Product Review: Quickoffice

Posted: May 2, 2014 in Uncategorized

2014-04-29 17.01.49

© 2014 G.N. Jacobs

Sometimes, it’s the small things that force a rethink. Until, a few weeks ago I was a devoted user of Documents to Go, the granddaddy of mobile office suites. I didn’t mind that I might pay $16 for the Premium edition. Everything worked and still generally works well, but a recent update destroyed the ability to type using a Bluetooth keyboard. And so I found Quickoffice…

When I was first searching for my writing tools, I’d looked at Quickoffice and rejected it for Documents to Go, on the theory that sometimes the more expensive system saves backend trouble. But, when the Bluetooth keyboard couldn’t type at the same time that I was modifying my work habits to actually use my Bluetooth keyboard, I was glad to see that Google had bought Quickoffice and had turned it into a free loss leader to drive traffic to GoogleDrive, Google’s cloud service. A quick read of the comments in the App Store to make sure I didn’t bite the lemon by getting something that wouldn’t work with pre-existing arrangements (I’m heavily invested in a Dropbox account) and I made the change.

On an iPad with a Bluetooth keyboard, the choice will still be clear in favor of Quickoffice even after whatever update fixes the problem with Bluetooth keyboards on Documents to Go. My most used controls: bold,italics and underline are placed at the top left corner of the main writing screen. Other controls like the basic font and paragraph controls are at the top right of the same screen, waiting for the user to use a finger to fix his or her copy the way they want. And Quickoffice actually allows the usage of AirPrint, somethingstill not allowed on Documents to Go.

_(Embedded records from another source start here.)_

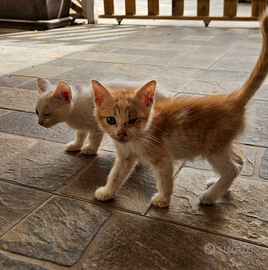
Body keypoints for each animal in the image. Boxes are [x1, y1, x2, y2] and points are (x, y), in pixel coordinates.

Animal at [91, 13, 268, 208]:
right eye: (111, 120)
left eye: (133, 120)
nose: (121, 134)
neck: (139, 136)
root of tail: (233, 99)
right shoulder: (125, 157)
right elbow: (116, 174)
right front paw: (108, 192)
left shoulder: (163, 158)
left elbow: (165, 179)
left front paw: (163, 199)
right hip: (223, 144)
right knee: (239, 160)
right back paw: (217, 185)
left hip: (213, 147)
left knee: (232, 169)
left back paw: (210, 196)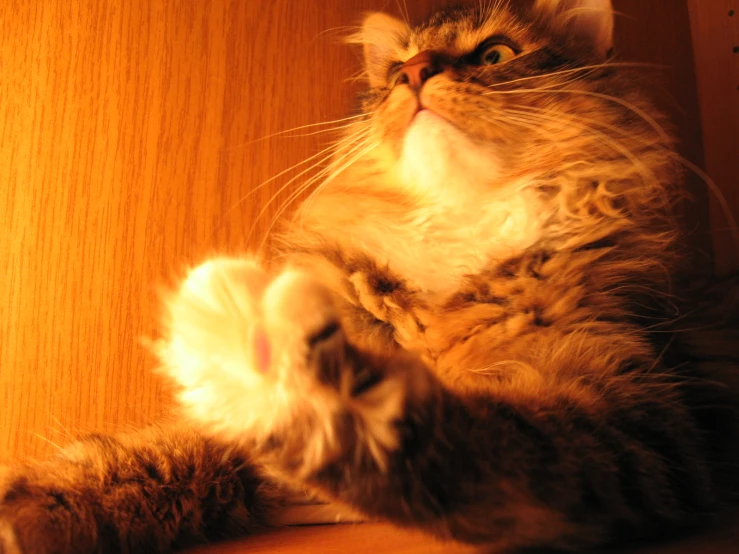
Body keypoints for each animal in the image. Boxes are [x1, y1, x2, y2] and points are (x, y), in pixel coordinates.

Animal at [1, 0, 739, 548]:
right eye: (393, 72)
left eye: (494, 55)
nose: (415, 73)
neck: (456, 227)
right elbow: (154, 453)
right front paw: (31, 511)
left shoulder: (640, 418)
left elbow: (488, 435)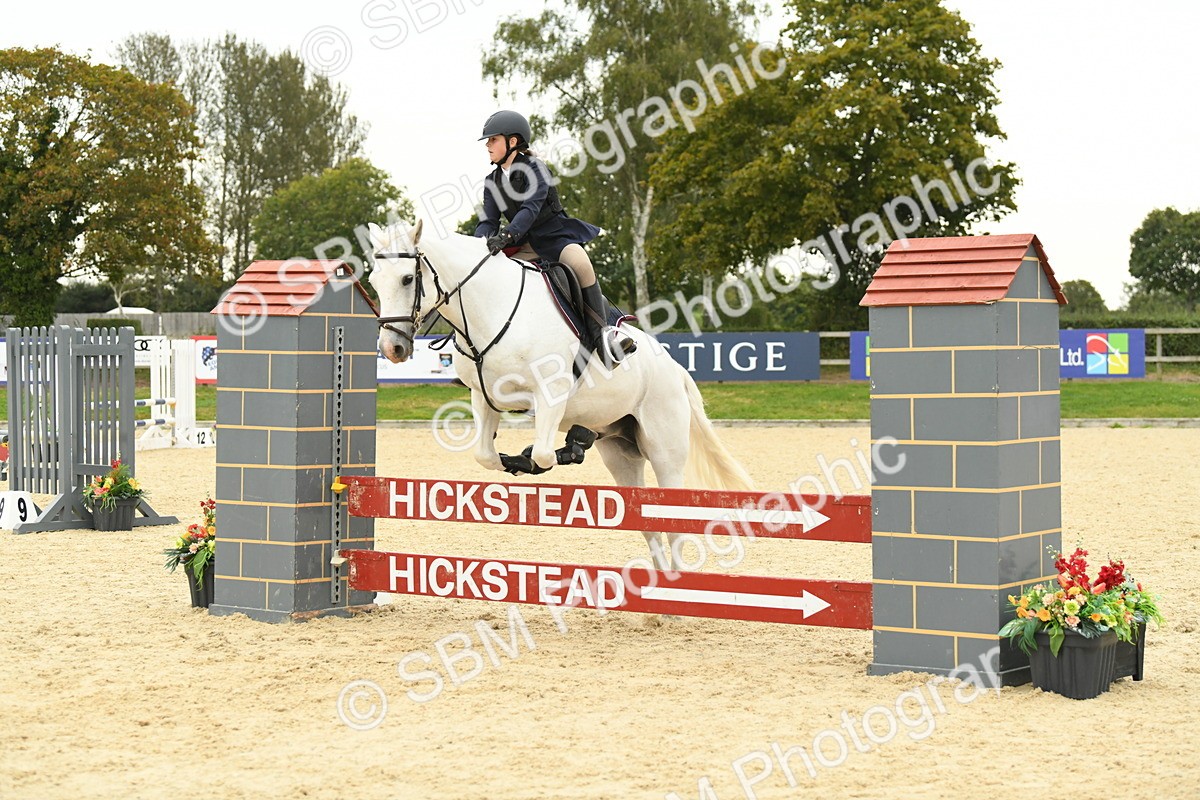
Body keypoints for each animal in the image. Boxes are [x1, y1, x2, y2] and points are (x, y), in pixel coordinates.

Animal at [368, 220, 754, 570]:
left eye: (407, 279)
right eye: (373, 282)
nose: (392, 349)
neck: (490, 309)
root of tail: (676, 370)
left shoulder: (550, 393)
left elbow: (540, 452)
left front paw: (535, 456)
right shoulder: (483, 396)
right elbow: (486, 455)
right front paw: (518, 459)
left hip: (665, 449)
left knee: (672, 521)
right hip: (621, 453)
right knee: (647, 522)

On the iPhone, the choice between the two giants is less clear, more like a coin toss. The layout of controls in Quickoffice iPhone is less well conceived being roughly equivalent between the two platforms in terms of how many buttons need to be pushed to do what you want. In the small screen iPhone environment where we don’t do silly things like marry a Bluetooth keyboard to the phone, the name of the game is emergency touchscreen typing. In a few cases, Documents to Go has a slight edge, but not enough to change back on my iPhone.

A word about printing with AirPrint or the Android equivalent, Quickoffice has a tendency to strip out any document headers and footers that you may have added to the document on your computer. So, you won’t see them if you print directly from the mobile gear. Even though Documents to Go couldn’t print directly from the app, a document that you emailed to yourself after working in Documents to Go could be printed out headers and all if you print from the email attachment. This means that any printing you do with Quickoffice will simply be work copies good for editing with a red pen.

Even though Quickoffice has sensible defaults in the paragraph controls, where the assumption is single-space 12-point type, I still use the document templates created for Documents to Go. Documents to Go’s defaults are in favor of double-spaced 12-point type and I had to make those templates because to me double-spaced typing is an afterthought for when I have to mail someone a manuscript. I don’t edit any better on the computer with double-spaced type. Ink and paper is a different story. I don’t need those templates, but I can still use them, so we’ll call them a force of habit and move on.

Put all of this together, and my work process for books is to write the next chapter on the more appropriate of my iPad or iPhone (depending on whether I’m just writing or trying to exercise at the same time) and Cut and Paste the new chapter into the manuscript on my computer. I do a lot of fix it later on the computer, which is a quirk common to many iterations of the mobile office suite. For instance, I used to whine about how Apple products typically omit certain punctuation marks in favor of the generic versions. I later discovered that when you use fingerprint typing you can hold down keys to get the appropriate punctuation marks, as they should look in the chosen default font.

You hold the key down long enough to get the similar choices and move your finger to the appropriate punctuation mark (Open Quote, Close Quote, etc.) and that this also works for foreign words with umlauts and other wonky diacritical marks. It worked on everything I’ve ever used to write, including Quickoffice. But, it only works when you type with your fingers, not a Bluetooth keyboard. So, now I can just type and go over it again with the keyboard turned off to fix the punctuation marks with my messy grubby fingers.

While I generally like Quickoffice, it has annoying quirks. The usage of the iOS autocorrect that finishes common words for you unless you click the big X in the corner is sporadic at best. Similarly, the autocorrect from lower-case i to I doesn’t work at all despite being a feature of every other writing interface on the iOS system. The real annoyance is Quickoffice’s auto-save feature, it seems to fire off when I’m in the middle of a word and instead of being a background save is a foreground save which means I have to retype the word.

All in all, Quickoffice does the work with the same amount of fix it later on the computer as before. Verdict: awesome for being free!